Should a Newtown resident have to pay a toll to telephone to another Newtowner a block away? Over 200 townspeople have already signed a petition, with many more signatures expected, asking the Southern New England Telephone Company to extend Newtown's local calling area to include the Trumbull 268 exchange in which a number of Newtown residents are listed. The group points out that Newtown's toll-free calling area includes only three other towns, Redding, Danbury, and Woodbury. A spokesman for SNET tells The Bee that the company's rate structure in the area is under study.


***


The Jaycee wives plan a bake sale in front of the Grand Union starting at 9 am on Friday, August 23.


August 20, 1943


The telephone at The Bee office rang with more than usual vigor on Wednesday afternoon and an excited voice on the other end of the wire announced that a hole-in-one had just been made at the Newtown Country Club. Ordinarily a hole-in-one is no mean accomplishment, but when a fellow makes it during his first game of the season, it is news with a vengeance. The excited voice over the phone was that of Judge "Charlie" Hallock of Danbury, who proclaimed the accomplishment of Charlie Hatch, whose shot off the seventh tee with a Number 5 iron had landed plunk on the green and rolled right into the cup.


***


Miss Patricia Carmody has completed her course at the Booth & Bayliss Commercial school, Bridgeport, and is now connected with the Royal Typewriter Company, Inc.


***


Friends of Sergeant Francis Hubbell will be interested to know that he is now stationed in England. "Frankie," in his usual good nature, has written the following note to The Bee editor: "Hi Paul, they moved me again, this time to somewhere in England. And they gave me a new APO number, so be sure and send that good paper of yours. I haven't had one in a couple of weeks and I sure miss it. This is swell country over here, the only bad part is getting used to the English money, not that we have much of it but it slows down the poker games. I have a little advantage on the rest of the boys on account of having had it in Bermuda. The nights here are cool and it is still light when we go to bed. Well, don't work too hard and take care of the best town in the world. As ever, Frank."

(Rows from a collection)
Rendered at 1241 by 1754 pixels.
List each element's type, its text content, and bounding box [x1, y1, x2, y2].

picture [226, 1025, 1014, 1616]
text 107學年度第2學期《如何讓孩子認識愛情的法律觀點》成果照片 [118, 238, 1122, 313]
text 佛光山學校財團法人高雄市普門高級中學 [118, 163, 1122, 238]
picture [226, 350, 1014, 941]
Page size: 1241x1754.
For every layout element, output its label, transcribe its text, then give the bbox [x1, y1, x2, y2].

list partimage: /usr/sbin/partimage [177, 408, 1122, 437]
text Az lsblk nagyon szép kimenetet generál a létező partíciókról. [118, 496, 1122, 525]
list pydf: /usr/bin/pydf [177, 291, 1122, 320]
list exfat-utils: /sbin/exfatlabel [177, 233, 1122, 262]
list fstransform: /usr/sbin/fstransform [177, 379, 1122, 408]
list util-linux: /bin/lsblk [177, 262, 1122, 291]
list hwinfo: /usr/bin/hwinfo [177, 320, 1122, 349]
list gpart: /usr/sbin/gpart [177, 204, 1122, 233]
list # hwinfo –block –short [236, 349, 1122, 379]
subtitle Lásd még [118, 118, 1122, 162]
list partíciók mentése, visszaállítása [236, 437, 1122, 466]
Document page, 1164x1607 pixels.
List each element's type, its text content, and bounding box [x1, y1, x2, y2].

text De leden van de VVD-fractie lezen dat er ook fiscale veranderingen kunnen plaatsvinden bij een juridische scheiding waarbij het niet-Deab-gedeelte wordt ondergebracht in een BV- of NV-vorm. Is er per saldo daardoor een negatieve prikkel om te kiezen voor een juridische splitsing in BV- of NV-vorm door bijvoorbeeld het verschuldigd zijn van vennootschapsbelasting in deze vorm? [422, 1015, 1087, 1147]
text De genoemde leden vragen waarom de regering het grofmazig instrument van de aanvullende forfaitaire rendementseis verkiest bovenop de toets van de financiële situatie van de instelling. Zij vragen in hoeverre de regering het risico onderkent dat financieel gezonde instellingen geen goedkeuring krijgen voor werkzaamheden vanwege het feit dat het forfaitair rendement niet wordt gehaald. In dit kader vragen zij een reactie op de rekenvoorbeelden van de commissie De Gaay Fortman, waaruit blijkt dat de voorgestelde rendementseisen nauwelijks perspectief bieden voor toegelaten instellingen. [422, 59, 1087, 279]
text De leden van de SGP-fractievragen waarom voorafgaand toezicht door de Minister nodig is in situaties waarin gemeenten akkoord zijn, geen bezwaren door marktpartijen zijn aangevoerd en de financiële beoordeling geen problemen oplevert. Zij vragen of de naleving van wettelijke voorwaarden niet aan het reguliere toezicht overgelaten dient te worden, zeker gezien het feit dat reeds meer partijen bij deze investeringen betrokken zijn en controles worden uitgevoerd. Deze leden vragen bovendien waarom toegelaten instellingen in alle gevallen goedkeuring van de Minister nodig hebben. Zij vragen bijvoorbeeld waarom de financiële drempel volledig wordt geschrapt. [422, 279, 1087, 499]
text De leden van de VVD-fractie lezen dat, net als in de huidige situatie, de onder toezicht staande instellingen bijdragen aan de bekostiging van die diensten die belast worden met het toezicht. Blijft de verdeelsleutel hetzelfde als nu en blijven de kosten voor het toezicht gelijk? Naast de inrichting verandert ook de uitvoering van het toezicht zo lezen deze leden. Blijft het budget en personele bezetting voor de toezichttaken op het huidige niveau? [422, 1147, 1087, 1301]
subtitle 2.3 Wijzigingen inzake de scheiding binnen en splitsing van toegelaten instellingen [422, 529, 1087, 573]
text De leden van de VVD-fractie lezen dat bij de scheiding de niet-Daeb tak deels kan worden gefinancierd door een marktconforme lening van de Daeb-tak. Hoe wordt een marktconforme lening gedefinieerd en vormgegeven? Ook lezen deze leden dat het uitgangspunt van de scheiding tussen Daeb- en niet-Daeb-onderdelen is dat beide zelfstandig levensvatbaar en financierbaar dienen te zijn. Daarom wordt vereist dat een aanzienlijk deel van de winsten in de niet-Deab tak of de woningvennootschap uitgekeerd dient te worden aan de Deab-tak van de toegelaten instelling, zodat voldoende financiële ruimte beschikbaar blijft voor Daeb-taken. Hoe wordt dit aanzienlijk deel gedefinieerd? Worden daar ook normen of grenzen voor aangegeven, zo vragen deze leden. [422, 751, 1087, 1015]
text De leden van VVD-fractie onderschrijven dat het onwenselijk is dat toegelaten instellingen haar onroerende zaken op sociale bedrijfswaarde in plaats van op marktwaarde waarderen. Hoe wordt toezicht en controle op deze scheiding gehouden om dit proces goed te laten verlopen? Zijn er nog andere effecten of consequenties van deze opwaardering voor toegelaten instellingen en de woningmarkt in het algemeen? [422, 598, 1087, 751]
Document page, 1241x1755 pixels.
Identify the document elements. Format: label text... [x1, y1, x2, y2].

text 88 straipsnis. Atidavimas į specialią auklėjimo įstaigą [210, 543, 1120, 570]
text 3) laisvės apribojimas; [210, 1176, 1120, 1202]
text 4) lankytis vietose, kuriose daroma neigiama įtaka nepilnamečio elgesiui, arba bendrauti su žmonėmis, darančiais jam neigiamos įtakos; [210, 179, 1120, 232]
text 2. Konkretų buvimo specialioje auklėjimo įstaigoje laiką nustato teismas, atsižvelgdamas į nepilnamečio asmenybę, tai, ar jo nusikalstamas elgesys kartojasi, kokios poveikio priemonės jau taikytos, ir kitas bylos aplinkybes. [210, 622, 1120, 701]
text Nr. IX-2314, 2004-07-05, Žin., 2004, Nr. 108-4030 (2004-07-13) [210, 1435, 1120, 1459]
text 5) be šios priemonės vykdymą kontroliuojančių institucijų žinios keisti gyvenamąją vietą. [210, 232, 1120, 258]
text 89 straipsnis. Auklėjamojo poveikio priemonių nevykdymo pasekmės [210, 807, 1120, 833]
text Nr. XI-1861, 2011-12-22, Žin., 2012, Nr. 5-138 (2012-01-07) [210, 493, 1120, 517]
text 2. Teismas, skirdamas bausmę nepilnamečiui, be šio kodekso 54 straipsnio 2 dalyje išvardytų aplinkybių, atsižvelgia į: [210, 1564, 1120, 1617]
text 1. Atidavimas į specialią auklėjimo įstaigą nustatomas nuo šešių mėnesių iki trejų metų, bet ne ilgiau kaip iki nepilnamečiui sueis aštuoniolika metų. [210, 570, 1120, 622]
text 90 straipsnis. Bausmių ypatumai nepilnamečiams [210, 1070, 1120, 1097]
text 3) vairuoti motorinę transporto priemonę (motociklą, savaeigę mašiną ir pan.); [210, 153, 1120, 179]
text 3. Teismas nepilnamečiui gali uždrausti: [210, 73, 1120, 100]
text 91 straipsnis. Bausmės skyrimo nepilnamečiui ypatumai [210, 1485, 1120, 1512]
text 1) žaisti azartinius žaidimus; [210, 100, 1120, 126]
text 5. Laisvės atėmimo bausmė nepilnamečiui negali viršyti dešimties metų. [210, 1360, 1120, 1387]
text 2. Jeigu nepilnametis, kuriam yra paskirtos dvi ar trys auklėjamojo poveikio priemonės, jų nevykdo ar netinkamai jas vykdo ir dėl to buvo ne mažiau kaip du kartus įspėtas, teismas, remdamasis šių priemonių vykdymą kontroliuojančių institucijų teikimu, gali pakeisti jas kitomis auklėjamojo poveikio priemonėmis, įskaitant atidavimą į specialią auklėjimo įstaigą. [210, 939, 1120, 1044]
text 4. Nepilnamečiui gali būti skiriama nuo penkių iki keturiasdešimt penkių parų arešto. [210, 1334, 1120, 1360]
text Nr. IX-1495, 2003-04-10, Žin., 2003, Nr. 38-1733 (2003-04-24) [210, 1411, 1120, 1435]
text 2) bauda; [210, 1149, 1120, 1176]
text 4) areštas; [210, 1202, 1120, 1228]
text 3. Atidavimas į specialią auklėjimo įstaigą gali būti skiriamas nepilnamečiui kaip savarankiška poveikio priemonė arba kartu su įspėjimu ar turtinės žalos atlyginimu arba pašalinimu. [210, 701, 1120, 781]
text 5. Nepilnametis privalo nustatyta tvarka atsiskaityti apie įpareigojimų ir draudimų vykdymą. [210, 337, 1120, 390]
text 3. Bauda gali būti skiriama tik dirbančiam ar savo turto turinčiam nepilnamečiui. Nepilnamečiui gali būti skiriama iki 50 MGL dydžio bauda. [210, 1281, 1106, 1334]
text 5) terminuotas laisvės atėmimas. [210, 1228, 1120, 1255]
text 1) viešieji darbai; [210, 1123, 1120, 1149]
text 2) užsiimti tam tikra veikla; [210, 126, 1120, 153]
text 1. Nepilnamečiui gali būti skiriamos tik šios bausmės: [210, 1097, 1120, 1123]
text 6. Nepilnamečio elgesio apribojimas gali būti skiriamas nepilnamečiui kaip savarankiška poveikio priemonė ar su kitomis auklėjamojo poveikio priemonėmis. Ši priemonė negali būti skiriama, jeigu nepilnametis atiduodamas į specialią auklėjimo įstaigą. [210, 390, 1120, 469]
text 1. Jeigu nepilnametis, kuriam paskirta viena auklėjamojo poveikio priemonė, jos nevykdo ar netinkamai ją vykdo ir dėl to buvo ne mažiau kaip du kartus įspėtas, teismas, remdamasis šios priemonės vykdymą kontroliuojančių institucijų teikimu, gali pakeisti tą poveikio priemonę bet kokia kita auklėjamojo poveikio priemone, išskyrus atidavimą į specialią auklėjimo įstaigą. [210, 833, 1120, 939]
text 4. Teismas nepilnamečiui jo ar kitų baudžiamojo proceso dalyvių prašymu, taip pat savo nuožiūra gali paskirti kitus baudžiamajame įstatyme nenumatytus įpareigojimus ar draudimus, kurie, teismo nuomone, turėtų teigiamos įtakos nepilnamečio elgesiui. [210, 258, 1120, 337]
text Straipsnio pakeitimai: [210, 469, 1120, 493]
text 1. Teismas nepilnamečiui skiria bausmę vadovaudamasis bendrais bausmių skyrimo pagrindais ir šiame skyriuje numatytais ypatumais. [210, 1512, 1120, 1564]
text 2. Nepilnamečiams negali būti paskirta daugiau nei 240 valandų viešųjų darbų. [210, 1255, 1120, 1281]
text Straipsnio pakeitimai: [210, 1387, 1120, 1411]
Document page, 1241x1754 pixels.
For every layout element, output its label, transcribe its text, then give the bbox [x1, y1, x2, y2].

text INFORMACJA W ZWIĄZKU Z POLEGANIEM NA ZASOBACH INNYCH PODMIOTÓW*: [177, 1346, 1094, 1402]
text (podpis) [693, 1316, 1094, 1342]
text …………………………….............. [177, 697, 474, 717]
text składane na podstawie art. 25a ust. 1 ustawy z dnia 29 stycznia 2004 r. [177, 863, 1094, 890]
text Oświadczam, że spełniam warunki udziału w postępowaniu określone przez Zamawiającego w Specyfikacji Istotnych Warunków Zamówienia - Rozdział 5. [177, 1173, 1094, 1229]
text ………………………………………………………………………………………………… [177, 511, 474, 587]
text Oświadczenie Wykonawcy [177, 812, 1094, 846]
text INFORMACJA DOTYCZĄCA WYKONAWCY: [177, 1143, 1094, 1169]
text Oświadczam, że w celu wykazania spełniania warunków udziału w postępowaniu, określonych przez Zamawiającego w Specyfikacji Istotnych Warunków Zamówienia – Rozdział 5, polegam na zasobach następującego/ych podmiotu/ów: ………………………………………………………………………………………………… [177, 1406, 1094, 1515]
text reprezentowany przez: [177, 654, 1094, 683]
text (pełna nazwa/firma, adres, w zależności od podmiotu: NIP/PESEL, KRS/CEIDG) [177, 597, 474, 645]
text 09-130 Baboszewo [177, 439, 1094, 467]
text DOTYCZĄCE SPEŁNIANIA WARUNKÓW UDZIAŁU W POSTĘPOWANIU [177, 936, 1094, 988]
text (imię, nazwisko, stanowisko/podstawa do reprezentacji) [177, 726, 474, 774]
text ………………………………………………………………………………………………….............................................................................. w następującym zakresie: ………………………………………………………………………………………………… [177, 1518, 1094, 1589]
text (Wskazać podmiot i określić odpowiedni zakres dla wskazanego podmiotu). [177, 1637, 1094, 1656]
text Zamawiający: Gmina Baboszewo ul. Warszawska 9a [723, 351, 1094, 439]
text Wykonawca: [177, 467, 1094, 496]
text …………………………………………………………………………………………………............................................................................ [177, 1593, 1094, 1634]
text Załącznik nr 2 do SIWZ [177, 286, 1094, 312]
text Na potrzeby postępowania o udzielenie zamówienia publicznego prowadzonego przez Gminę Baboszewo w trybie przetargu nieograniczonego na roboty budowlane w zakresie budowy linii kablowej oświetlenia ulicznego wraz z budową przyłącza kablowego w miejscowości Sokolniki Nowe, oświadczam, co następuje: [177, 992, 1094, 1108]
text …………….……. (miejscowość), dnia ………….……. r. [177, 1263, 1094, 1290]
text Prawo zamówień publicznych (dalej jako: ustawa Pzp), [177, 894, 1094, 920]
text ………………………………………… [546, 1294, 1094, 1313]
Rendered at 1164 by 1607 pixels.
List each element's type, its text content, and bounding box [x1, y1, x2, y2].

## SHORT EXERCISE A
In the rows, switch "straipsnis" to "str." throughout the stretch from the line containing "text 88 straipsnis." through the line containing "text 3) vairuoti", and write out only those lines with nothing else altered.
## SHORT EXERCISE B
Please resume the Newtown news excerpt after its final sentence.

## EXERCISE RESULT A
text 88 str.. Atidavimas į specialią auklėjimo įstaigą [210, 543, 1120, 570]
text 3) laisvės apribojimas; [210, 1176, 1120, 1202]
text 4) lankytis vietose, kuriose daroma neigiama įtaka nepilnamečio elgesiui, arba bendrauti su žmonėmis, darančiais jam neigiamos įtakos; [210, 179, 1120, 232]
text 2. Konkretų buvimo specialioje auklėjimo įstaigoje laiką nustato teismas, atsižvelgdamas į nepilnamečio asmenybę, tai, ar jo nusikalstamas elgesys kartojasi, kokios poveikio priemonės jau taikytos, ir kitas bylos aplinkybes. [210, 622, 1120, 701]
text Nr. IX-2314, 2004-07-05, Žin., 2004, Nr. 108-4030 (2004-07-13) [210, 1435, 1120, 1459]
text 5) be šios priemonės vykdymą kontroliuojančių institucijų žinios keisti gyvenamąją vietą. [210, 232, 1120, 258]
text 89 str.. Auklėjamojo poveikio priemonių nevykdymo pasekmės [210, 807, 1120, 833]
text Nr. XI-1861, 2011-12-22, Žin., 2012, Nr. 5-138 (2012-01-07) [210, 493, 1120, 517]
text 2. Teismas, skirdamas bausmę nepilnamečiui, be šio kodekso 54 straipsnio 2 dalyje išvardytų aplinkybių, atsižvelgia į: [210, 1564, 1120, 1617]
text 1. Atidavimas į specialią auklėjimo įstaigą nustatomas nuo šešių mėnesių iki trejų metų, bet ne ilgiau kaip iki nepilnamečiui sueis aštuoniolika metų. [210, 570, 1120, 622]
text 90 str.. Bausmių ypatumai nepilnamečiams [210, 1070, 1120, 1097]
text 3) vairuoti motorinę transporto priemonę (motociklą, savaeigę mašiną ir pan.); [210, 153, 1120, 179]

## EXERCISE RESULT B
***


It is reported by H.H. Burtch, Treasurer of Newtown Boy Scout Troop Committee, that $550 has been contributed to date in the annual drive for the Boy Scouts and Girl Scouts of Newtown. The drive has been in progress for the last three weeks. While the committee is thankful that there has been a larger than usual number of contributions, there is regret over the fact that the amount of the contributions has thus far fallen below the budget figure of $595 and last year's total contribution of $662. It is felt that there are many friends of Scouting in Newtown who have not yet contributed to this local work which is of so much importance. Donations of any size would be most welcome.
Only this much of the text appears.